About 35% of women don’t get a regular mammogram, yet one in eight women in the U.S. will develop breast cancer in their lifetime. To improve access, Baptist MD Anderson has worked closely with the First Coast News team and generous donors to raise the $1 million required to purchase and equip the bus. The bus will offer mammograms for men as well as women.
“We are so grateful to all the donors who have made this mobile mammography unit possible,” said LeeAnn Mengel, vice president of Baptist MD Anderson. “Your support will allow us to bring life-saving screenings to key community organizations, events and local employers.”
The name of the bus is a reference to the longstanding Buddy Check program, which, for more than 30 years, has encouraged local women and their friends to do monthly breast self-checks. The program includes monthly news segments about finding breast cancer early, featuring First Coast News anchor Jeannie Blaylock, as well as free Buddy Check kits that explain how to perform a self-exam.
“I always tell folks to think about the people they love beyond words,” said Jeannie Blaylock, a First Coast News anchor. “Do Buddy Check for them because they need you alive. And now with the Buddy Bus, do not skip that mammogram. It can pick up pre-cancers as tiny as grains of sand. That can save your life!”
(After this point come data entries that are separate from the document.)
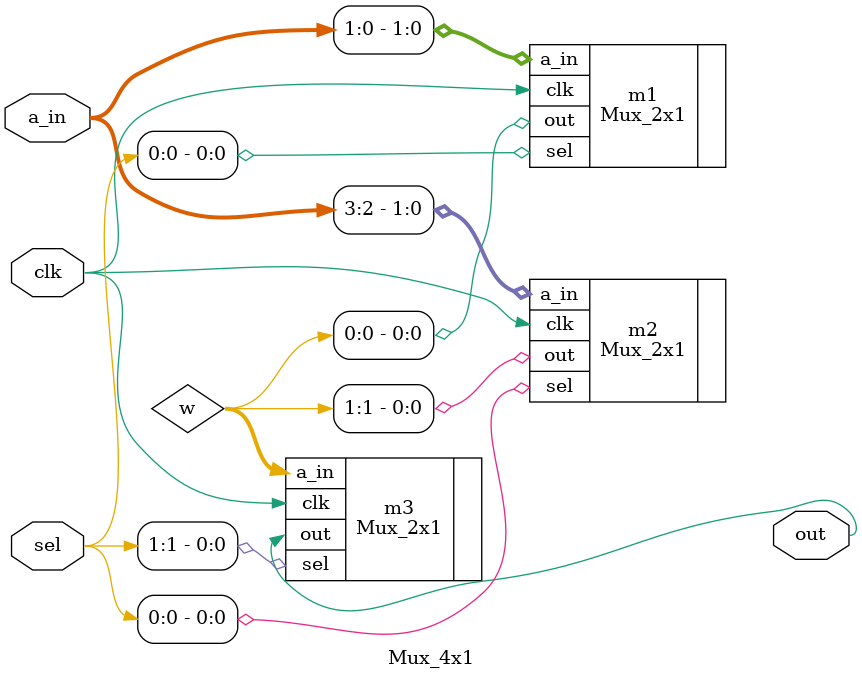
<source format=v>

module Mux_4x1 (
			input clk,			
			input [3:0] a_in,
			input [1:0] sel,
			output out
		);

	wire [1:0] w;
	
	Mux_2x1 m1(.clk(clk), .sel(sel[0]), .a_in(a_in[1:0]), .out(w[0]));
	Mux_2x1 m2(.clk(clk), .sel(sel[0]), .a_in(a_in[3:2]), .out(w[1]));
	Mux_2x1 m3(.clk(clk), .sel(sel[1]), .a_in(w), .out(out));
	

endmodule

</source>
Baptist Health recommends women start their annual mammograms at age 40. Men and women with a family history of breast cancer may be eligible to get screened sooner and should discuss their screening options with their primary care physician.
“Detection is crucial for catching breast cancer early. The most effective way to do this is through screening,” said Laila Samiian, MD, director of the breast program at Baptist MD Anderson. “Initiatives like the Buddy Bus are what make it possible for us to catch breast cancer at its earliest, most treatable stages.”